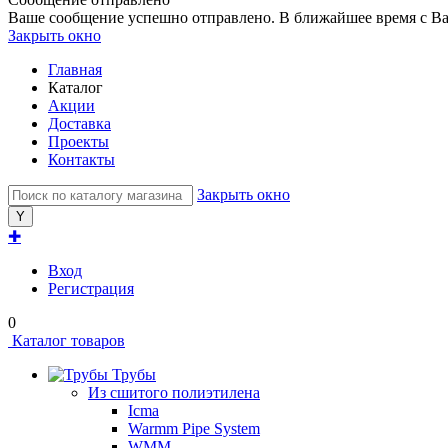
Ваше сообщение успешно отправлено. В ближайшее время с Ва
Закрыть окно
Главная
Каталог
Акции
Доставка
Проекты
Контакты
Закрыть окно
✚
Вход
Регистрация
0
Каталог товаров
Трубы
Из сшитого полиэтилена
Icma
Warmm Pipe System
WMM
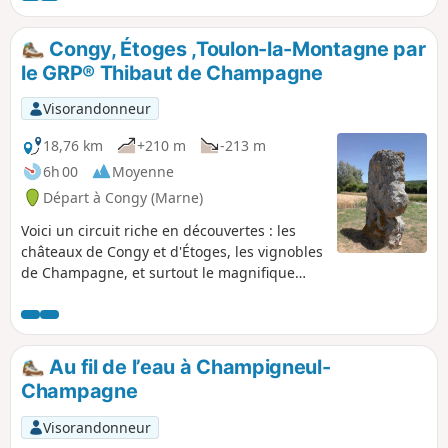
Congy, Étoges ,Toulon-la-Montagne par
le GRP® Thibaut de Champagne
Visorandonneur
18,76 km
+210 m
-213 m
6h 00
Moyenne
Départ à Congy (Marne)
Voici un circuit riche en découvertes : les
châteaux de Congy et d'Étoges, les vignobles
de Champagne, et surtout le magnifique
menhir de l'Étang de Chènevry. Vignes, bois
et cultures avec des points de vue
magnifiques sur les marais de Saint Gond,
tous proches. Aucune difficulté technique si
Au fil de l’eau à Champigneul-
ce n'est un peu de boue par temps humide.
Champagne
Visorandonneur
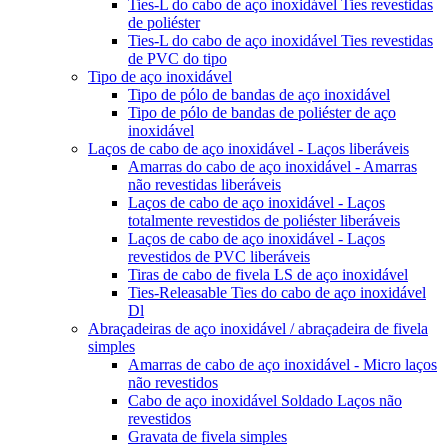
Ties-L do cabo de aço inoxidável Ties revestidas
de poliéster
Ties-L do cabo de aço inoxidável Ties revestidas
de PVC do tipo
Tipo de aço inoxidável
Tipo de pólo de bandas de aço inoxidável
Tipo de pólo de bandas de poliéster de aço
inoxidável
Laços de cabo de aço inoxidável - Laços liberáveis
Amarras do cabo de aço inoxidável - Amarras
não revestidas liberáveis
Laços de cabo de aço inoxidável - Laços
totalmente revestidos de poliéster liberáveis
Laços de cabo de aço inoxidável - Laços
revestidos de PVC liberáveis
Tiras de cabo de fivela LS de aço inoxidável
Ties-Releasable Ties do cabo de aço inoxidável
Dl
Abraçadeiras de aço inoxidável / abraçadeira de fivela
simples
Amarras de cabo de aço inoxidável - Micro laços
não revestidos
Cabo de aço inoxidável Soldado Laços não
revestidos
Gravata de fivela simples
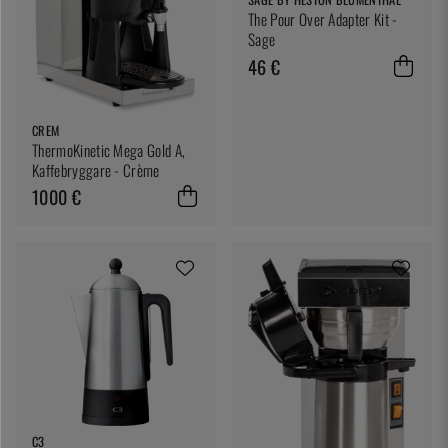
The Pour Over Adapter Kit -
Sage
46 €
CREM
ThermoKinetic Mega Gold A,
Kaffebryggare - Crème
1000 €
C3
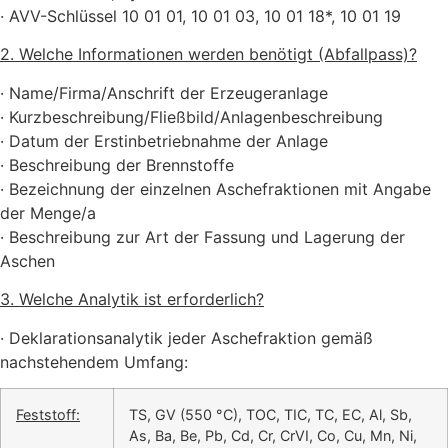
· AVV-Schlüssel 10 01 01, 10 01 03, 10 01 18*, 10 01 19
2. Welche Informationen werden benötigt (Abfallpass)?
· Name/Firma/Anschrift der Erzeugeranlage
· Kurzbeschreibung/Fließbild/Anlagenbeschreibung
· Datum der Erstinbetriebnahme der Anlage
· Beschreibung der Brennstoffe
· Bezeichnung der einzelnen Aschefraktionen mit Angabe
der Menge/a
· Beschreibung zur Art der Fassung und Lagerung der
Aschen
3. Welche Analytik ist erforderlich?
· Deklarationsanalytik jeder Aschefraktion gemäß
nachstehendem Umfang:
Feststoff:
TS, GV (550 °C), TOC, TIC, TC, EC, Al, Sb,
As, Ba, Be, Pb, Cd, Cr, CrVI, Co, Cu, Mn, Ni,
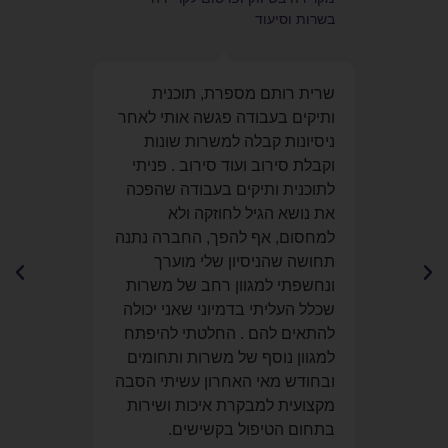
בשרות וסיעוד
לקריאת מאמרים נוספים לחץ כאן
נוי
שרית רותם מספרת, תוכנית
בתו
ותיקים בעבודה פגשה אותי לאחר
לא ה
ת
ניסיונות קבלה למשרות שונות
חיפש
,
וקבלת סירוב ועוד סירוב . פניתי
משר
לתוכנית ותיקים בעבודה שהפכה
לתוכ
ד
את נושא הגיל לחוזקה ולא
אפש
וי
למחסום, אף להפך, החברה נתנה
ליוו
תחושה שהניסיון שלי מוערך
אצל
ונו
ונחשפתי למגוון רחב של משרות
תוכנ
אי
שכלל העליתי בדמיוני שאני יכולה
משר
קת
להתאים להם . החלטתי להיפתח
תואמ
למגוון נוסף של משרות ותחומים
שדר
ובחודש מאי האחרון עשיתי הסבה
מקצועית למבקרת איכות ושירות
בתחום הטיפול בקשישים.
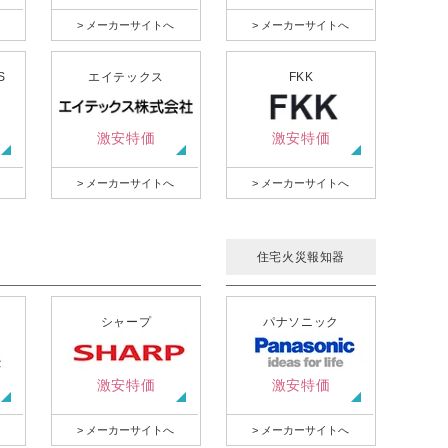
> メーカーサイトへ
> メーカーサイトへ
S
エイテックス
FKK
激安特価
激安特価
> メーカーサイトへ
> メーカーサイトへ
住宅火災報知器
シャープ
パナソニック
激安特価
激安特価
> メーカーサイトへ
> メーカーサイトへ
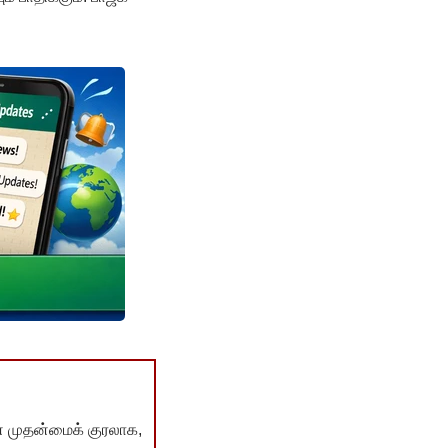
் முதன்மைக் குரலாக,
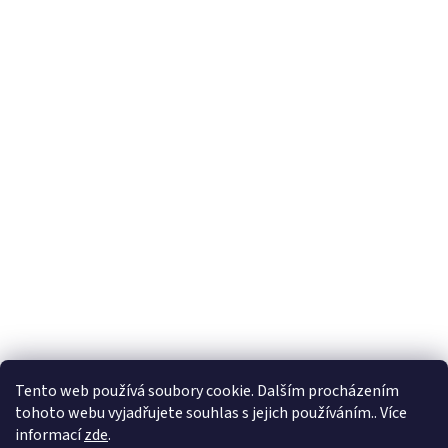
Tento web používá soubory cookie. Dalším procházením
tohoto webu vyjadřujete souhlas s jejich používáním.. Více
🏝️ Dovolená: 🏝️ 27.7.2026 do 9.8.2026 - bude
informací
zde
.
probíhat dovolená. Celá firma bude uzavřená!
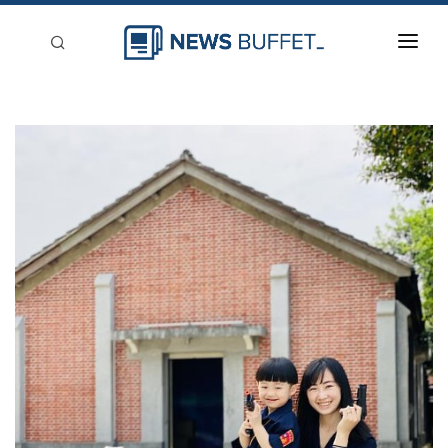
回到首頁
新聞稿分類
登入
刊登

────

[What is expected]
Copy the entire listing exactly but skip the pictures.

[Task output]
Ваше сообщение успешно отправлено. В ближайшее время с Ва
Закрыть окно
Главная
Каталог
Акции
Доставка
Проекты
Контакты
Закрыть окно
✚
Вход
Регистрация
0
Каталог товаров
Трубы
Из сшитого полиэтилена
Icma
Warmm Pipe System
WMM
Congy, Étoges ,Toulon-la-Montagne par
le GRP® Thibaut de Champagne
Visorandonneur
18,76 km
+210 m
-213 m
6h 00
Moyenne
Départ à Congy (Marne)
Voici un circuit riche en découvertes : les
châteaux de Congy et d'Étoges, les vignobles
de Champagne, et surtout le magnifique
menhir de l'Étang de Chènevry. Vignes, bois
et cultures avec des points de vue
magnifiques sur les marais de Saint Gond,
tous proches. Aucune difficulté technique si
Au fil de l’eau à Champigneul-
ce n'est un peu de boue par temps humide.
Champagne
Visorandonneur
Ties-L do cabo de aço inoxidável Ties revestidas
de poliéster
Ties-L do cabo de aço inoxidável Ties revestidas
de PVC do tipo
Tipo de aço inoxidável
Tipo de pólo de bandas de aço inoxidável
Tipo de pólo de bandas de poliéster de aço
inoxidável
Laços de cabo de aço inoxidável - Laços liberáveis
Amarras do cabo de aço inoxidável - Amarras
não revestidas liberáveis
Laços de cabo de aço inoxidável - Laços
totalmente revestidos de poliéster liberáveis
Laços de cabo de aço inoxidável - Laços
revestidos de PVC liberáveis
Tiras de cabo de fivela LS de aço inoxidável
Ties-Releasable Ties do cabo de aço inoxidável
Dl
Abraçadeiras de aço inoxidável / abraçadeira de fivela
simples
Amarras de cabo de aço inoxidável - Micro laços
não revestidos
Cabo de aço inoxidável Soldado Laços não
revestidos
Gravata de fivela simples
The Pour Over Adapter Kit -
Sage
46 €
CREM
ThermoKinetic Mega Gold A,
Kaffebryggare - Crème
1000 €
C3
· AVV-Schlüssel 10 01 01, 10 01 03, 10 01 18*, 10 01 19
2. Welche Informationen werden benötigt (Abfallpass)?
· Name/Firma/Anschrift der Erzeugeranlage
· Kurzbeschreibung/Fließbild/Anlagenbeschreibung
· Datum der Erstinbetriebnahme der Anlage
· Beschreibung der Brennstoffe
· Bezeichnung der einzelnen Aschefraktionen mit Angabe
der Menge/a
· Beschreibung zur Art der Fassung und Lagerung der
Aschen
3. Welche Analytik ist erforderlich?
· Deklarationsanalytik jeder Aschefraktion gemäß
nachstehendem Umfang:
Feststoff:
TS, GV (550 °C), TOC, TIC, TC, EC, Al, Sb,
As, Ba, Be, Pb, Cd, Cr, CrVI, Co, Cu, Mn, Ni,
בשרות וסיעוד
לקריאת מאמרים נוספים לחץ כאן
נוי
שרית רותם מספרת, תוכנית
בתו
ותיקים בעבודה פגשה אותי לאחר
לא ה
ת
ניסיונות קבלה למשרות שונות
חיפש
,
וקבלת סירוב ועוד סירוב . פניתי
משר
לתוכנית ותיקים בעבודה שהפכה
לתוכ
ד
את נושא הגיל לחוזקה ולא
אפש
וי
למחסום, אף להפך, החברה נתנה
ליוו
תחושה שהניסיון שלי מוערך
אצל
ונו
ונחשפתי למגוון רחב של משרות
תוכנ
אי
שכלל העליתי בדמיוני שאני יכולה
משר
קת
להתאים להם . החלטתי להיפתח
תואמ
למגוון נוסף של משרות ותחומים
שדר
ובחודש מאי האחרון עשיתי הסבה
מקצועית למבקרת איכות ושירות
בתחום הטיפול בקשישים.
> メーカーサイトへ
> メーカーサイトへ
S
エイテックス
FKK
激安特価
激安特価
> メーカーサイトへ
> メーカーサイトへ
住宅火災報知器
シャープ
パナソニック
激安特価
激安特価
> メーカーサイトへ
> メーカーサイトへ
் முதன்மைக் குரலாக,
Tento web používá soubory cookie. Dalším procházením
tohoto webu vyjadřujete souhlas s jejich používáním.. Více
🏝️ Dovolená: 🏝️ 27.7.2026 do 9.8.2026 - bude
informací
zde
.
probíhat dovolená. Celá firma bude uzavřená!
回到首頁
新聞稿分類
登入
刊登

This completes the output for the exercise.